Lawyers for ProMedica, however, said the leader blamed for such aggressive tactics, Alan Brass, has retired. Indeed, St. Luke's decision to join ProMedica likely wouldn't have been an option even three years ago, when both had different leaders, said attorney David Marx Jr. of McDermott, Will & Emery of Chicago, which is representing ProMedica.

Although the FTC fears hospital rates will increase because of the agreement, what regulators have to show is that resulting costs will be higher than competitive rates, Mr. Marx argued.

ProMedica and St. Luke's have maintained the hospital must raise rates to survive financially.

Mr. Marx said government regulators need to look beyond market share figures, which show ProMedica would have a 58 percent stake in general acute-care inpatient services and 80.5 percent in obstetrics.

Employers and patients still would have alternatives if ProMedica did raise prices too high, especially since there is excess hospital capacity in Lucas County, he said.

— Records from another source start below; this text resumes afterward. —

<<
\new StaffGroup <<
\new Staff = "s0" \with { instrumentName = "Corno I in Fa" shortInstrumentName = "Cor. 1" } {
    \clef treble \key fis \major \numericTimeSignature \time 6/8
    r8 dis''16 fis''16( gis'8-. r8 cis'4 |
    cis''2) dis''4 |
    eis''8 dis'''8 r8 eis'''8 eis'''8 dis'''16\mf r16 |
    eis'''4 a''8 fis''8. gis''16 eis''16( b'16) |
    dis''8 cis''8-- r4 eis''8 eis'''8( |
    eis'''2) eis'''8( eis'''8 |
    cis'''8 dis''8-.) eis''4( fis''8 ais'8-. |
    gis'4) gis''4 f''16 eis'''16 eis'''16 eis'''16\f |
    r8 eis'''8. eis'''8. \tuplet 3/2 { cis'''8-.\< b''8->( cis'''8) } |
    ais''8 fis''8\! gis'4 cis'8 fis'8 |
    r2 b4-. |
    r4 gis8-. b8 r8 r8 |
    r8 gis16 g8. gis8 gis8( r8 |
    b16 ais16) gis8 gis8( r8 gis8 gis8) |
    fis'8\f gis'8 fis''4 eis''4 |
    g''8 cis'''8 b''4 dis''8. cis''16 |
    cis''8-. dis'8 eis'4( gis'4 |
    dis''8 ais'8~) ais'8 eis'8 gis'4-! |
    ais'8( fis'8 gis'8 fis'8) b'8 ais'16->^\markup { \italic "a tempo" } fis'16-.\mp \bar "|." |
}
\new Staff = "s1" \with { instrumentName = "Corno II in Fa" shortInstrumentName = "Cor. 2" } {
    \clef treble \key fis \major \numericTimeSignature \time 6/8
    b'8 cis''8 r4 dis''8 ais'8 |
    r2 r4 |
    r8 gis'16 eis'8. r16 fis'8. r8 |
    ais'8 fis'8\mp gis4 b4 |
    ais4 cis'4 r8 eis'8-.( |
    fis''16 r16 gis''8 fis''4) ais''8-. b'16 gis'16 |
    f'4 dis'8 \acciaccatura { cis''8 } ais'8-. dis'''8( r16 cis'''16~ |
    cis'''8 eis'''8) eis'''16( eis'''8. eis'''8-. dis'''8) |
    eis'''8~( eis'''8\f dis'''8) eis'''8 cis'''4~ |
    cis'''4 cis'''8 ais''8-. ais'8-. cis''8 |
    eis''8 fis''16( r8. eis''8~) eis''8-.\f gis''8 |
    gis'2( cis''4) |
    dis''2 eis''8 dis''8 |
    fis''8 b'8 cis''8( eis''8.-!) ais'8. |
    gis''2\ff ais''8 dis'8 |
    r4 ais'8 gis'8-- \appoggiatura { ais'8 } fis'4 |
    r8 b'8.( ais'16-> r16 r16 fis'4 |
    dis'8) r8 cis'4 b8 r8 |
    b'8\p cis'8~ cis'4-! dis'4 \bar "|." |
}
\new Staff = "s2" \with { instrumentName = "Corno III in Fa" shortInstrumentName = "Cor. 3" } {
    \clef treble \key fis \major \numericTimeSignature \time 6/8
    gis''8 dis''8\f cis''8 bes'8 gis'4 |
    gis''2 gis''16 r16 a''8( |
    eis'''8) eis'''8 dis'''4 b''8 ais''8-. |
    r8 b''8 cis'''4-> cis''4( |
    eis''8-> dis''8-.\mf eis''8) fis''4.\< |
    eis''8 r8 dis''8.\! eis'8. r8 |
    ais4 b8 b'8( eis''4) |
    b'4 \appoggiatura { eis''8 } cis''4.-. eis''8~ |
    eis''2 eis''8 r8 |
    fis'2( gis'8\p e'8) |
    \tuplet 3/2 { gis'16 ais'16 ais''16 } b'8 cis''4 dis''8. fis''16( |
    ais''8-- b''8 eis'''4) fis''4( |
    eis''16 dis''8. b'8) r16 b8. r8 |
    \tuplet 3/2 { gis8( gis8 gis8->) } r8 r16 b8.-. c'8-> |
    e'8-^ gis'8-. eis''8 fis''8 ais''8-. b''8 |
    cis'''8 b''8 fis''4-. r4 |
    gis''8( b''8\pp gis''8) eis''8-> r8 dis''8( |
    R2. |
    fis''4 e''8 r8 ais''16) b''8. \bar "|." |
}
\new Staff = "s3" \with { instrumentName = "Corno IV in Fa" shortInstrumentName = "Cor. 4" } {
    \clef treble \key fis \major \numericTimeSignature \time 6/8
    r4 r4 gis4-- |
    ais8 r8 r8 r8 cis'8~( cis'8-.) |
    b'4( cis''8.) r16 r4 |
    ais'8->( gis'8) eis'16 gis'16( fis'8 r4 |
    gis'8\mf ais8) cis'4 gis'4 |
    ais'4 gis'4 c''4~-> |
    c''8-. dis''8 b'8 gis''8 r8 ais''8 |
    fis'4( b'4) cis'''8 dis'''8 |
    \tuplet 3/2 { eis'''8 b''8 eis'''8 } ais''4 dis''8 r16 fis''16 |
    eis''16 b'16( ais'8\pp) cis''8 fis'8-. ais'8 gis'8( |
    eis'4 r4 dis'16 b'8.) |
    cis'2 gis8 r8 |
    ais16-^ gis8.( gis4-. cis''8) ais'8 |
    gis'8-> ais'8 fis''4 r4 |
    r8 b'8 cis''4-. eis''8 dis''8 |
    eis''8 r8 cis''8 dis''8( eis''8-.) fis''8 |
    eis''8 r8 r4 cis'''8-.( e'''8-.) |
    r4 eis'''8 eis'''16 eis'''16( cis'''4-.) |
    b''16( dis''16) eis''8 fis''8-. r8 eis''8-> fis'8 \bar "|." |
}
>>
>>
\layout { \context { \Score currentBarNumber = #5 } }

"It's not a point where ProMedica can say, 'Take us, or you won't get treated,' " Mr. Marx said.

He added: "The complete truth is Toledo can't afford to support four independent hospitals and systems. It's just not big enough."

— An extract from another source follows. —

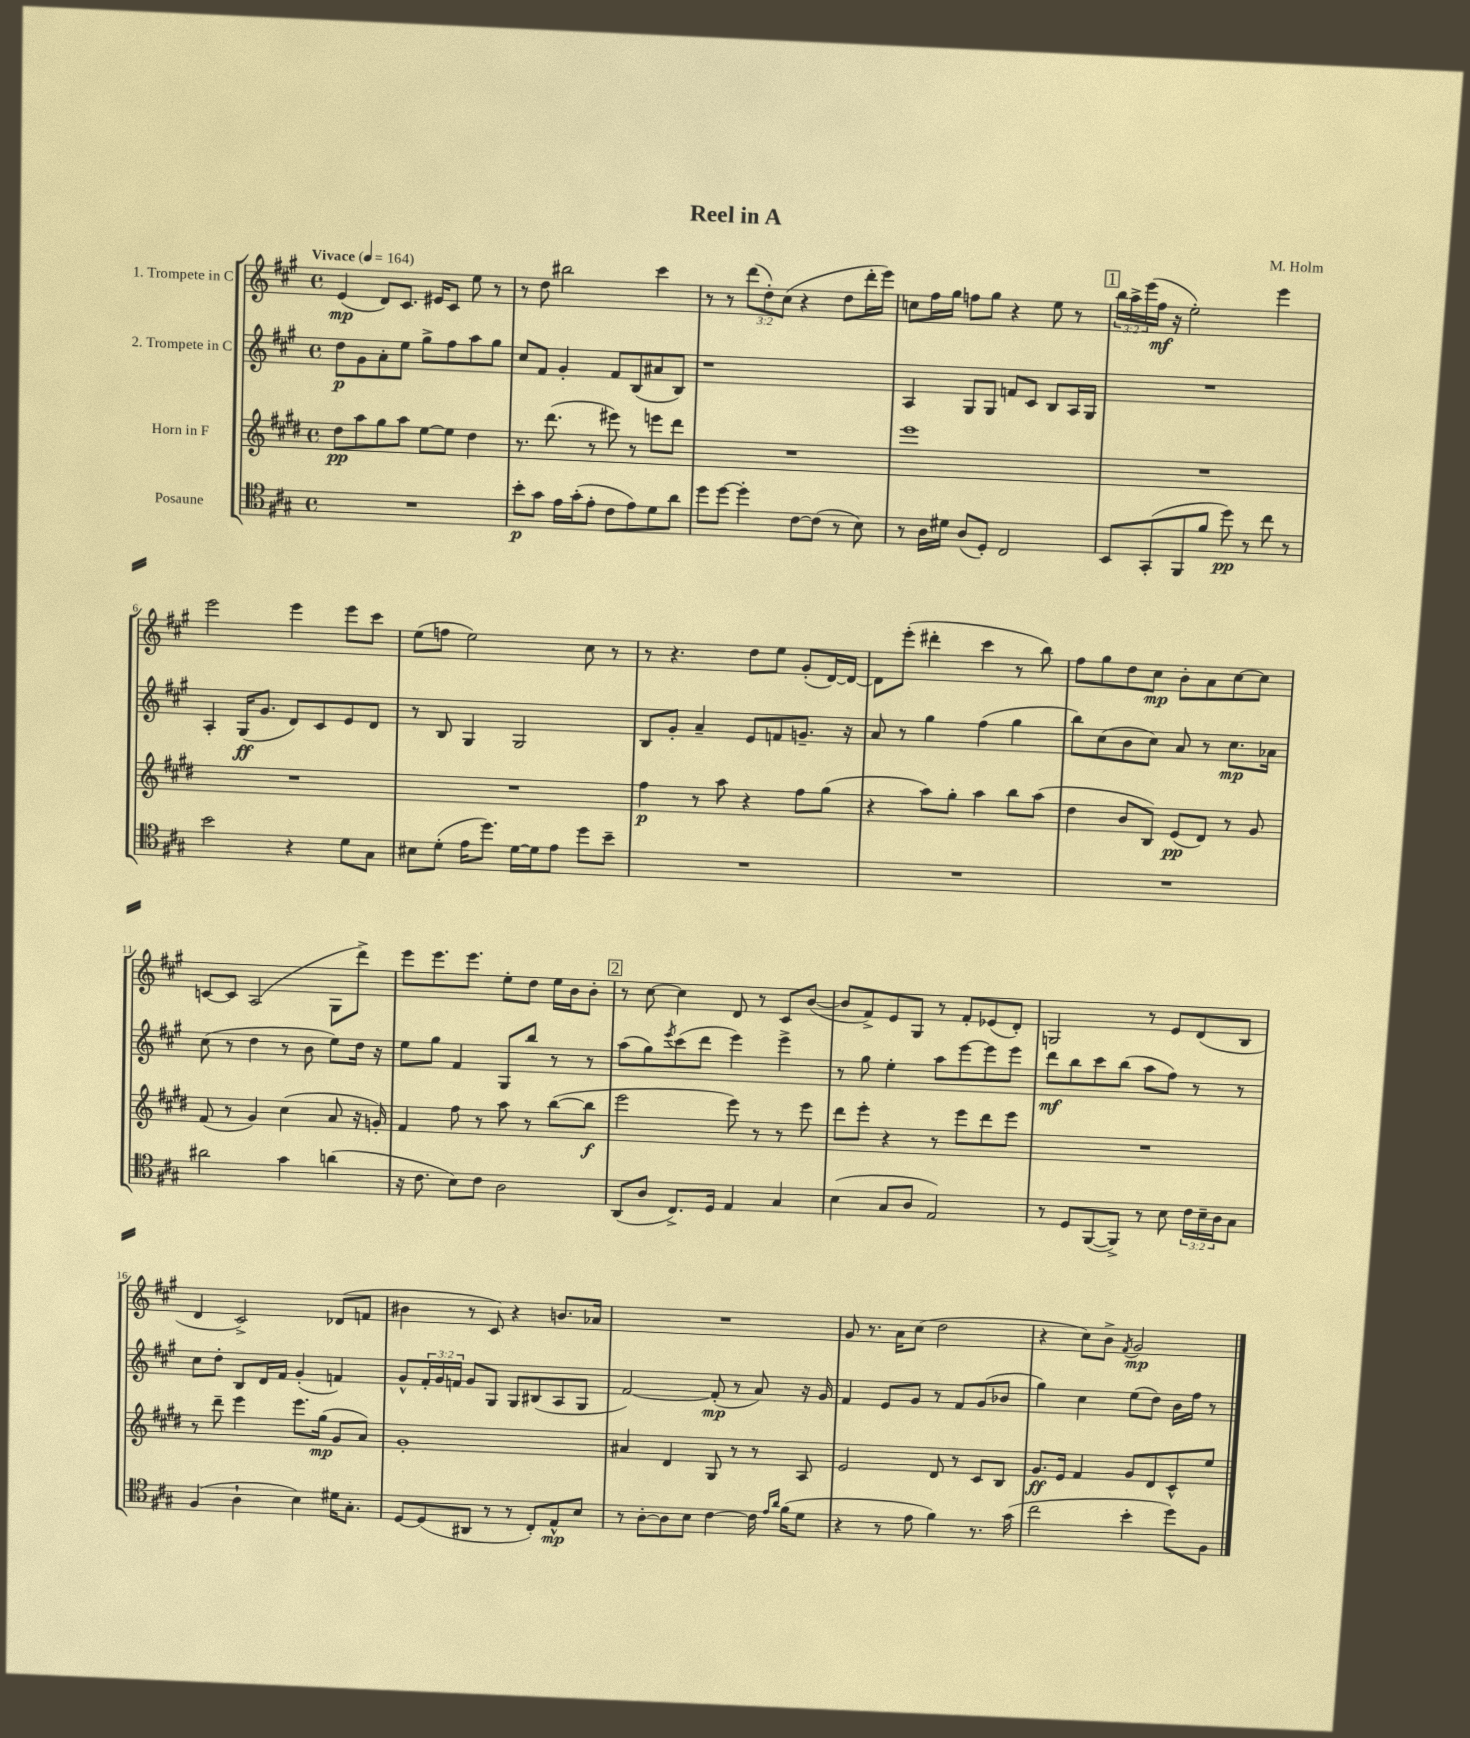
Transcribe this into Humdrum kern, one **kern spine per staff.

The preliminary injunction request was filed in U.S. District Court in Toledo. But the two-day preliminary injunction hearing wrapping up Friday is being held in West Palm Beach, from where Judge David Katz works part of the year.

Jamie Black, chairman of St. Luke's board, and Randy Oostra, ProMedica's chairman and chief executive, were among those present for the hearing Thursday.

Judge Katz is expected with coming weeks to decide on the FTC's preliminary injunction request, which is supported by Ohio Attorney General Mike DeWine but not Gov. Kasich. Regardless of the outcome, an administrative trial with up to 210 hours of testimony is slated to begin May 31 in Washington.

Over about seven hours yesterday, attorneys for the FTC and ProMedica took turns debating, among other things, whether St. Luke's was in dire financial circumstances.

While ProMedica conceded St. Luke's was gaining ground in some critical areas, such as increasing patient volume, it was unable to cover costs to care for patients - or renegotiate contracts with Anthem and Medical Mutual of Ohio, two major insurers, said Amy Carletti, an attorney for McDermott, Will & Emery.

"St. Luke's couldn't cover the cost of care for its services," she said.

In 2009, for example, St. Luke's lost more than $2,000 from Medical Mutual and $1,800 from Anthem for each inpatient, Ms. Carletti said. St. Luke's rejoined Anthem's network in 2009.

Judge Katz questioned whether proposals by both ProMedica and Mercy to build hospitals in St. Luke's back yard also had a negative affect on its financial outlook. St. Luke's joining ProMedica would eliminate the need for the chain to build in Arrowhead Park, he noted.

Mr. Marx said not building that 60-bed hospital and not adding onto Flower Hospital in Sylvania to accommodate private patient rooms are two benefits to ProMedica from adding St. Luke's. Combined, those construction projects would cost $115 million to $130 million, he said, and the agreement also allows for an estimated $27 million to $30 million in savings despite the FTC's assertions otherwise.

Along another line of dispute, the FTC's Mr. Reilly said the government believes obstetrics should be considered separate from other inpatient services because the only other Lucas County competitor in that area is Mercy. ProMedica could try to negotiate obstetrics rates with insurers separately, he said.

The larger the hospital market share is in Lucas County, the higher rates are, and employers and others are concerned by that, Mr. Reilly said. One insurer expects St. Luke's rates to increase 20 percent to 30 percent in three years if the deal is allowed to stand, he said.

"Market shares do matter, and market share are a very strong predictor of pricing in Lucas County," Mr. Reilly said.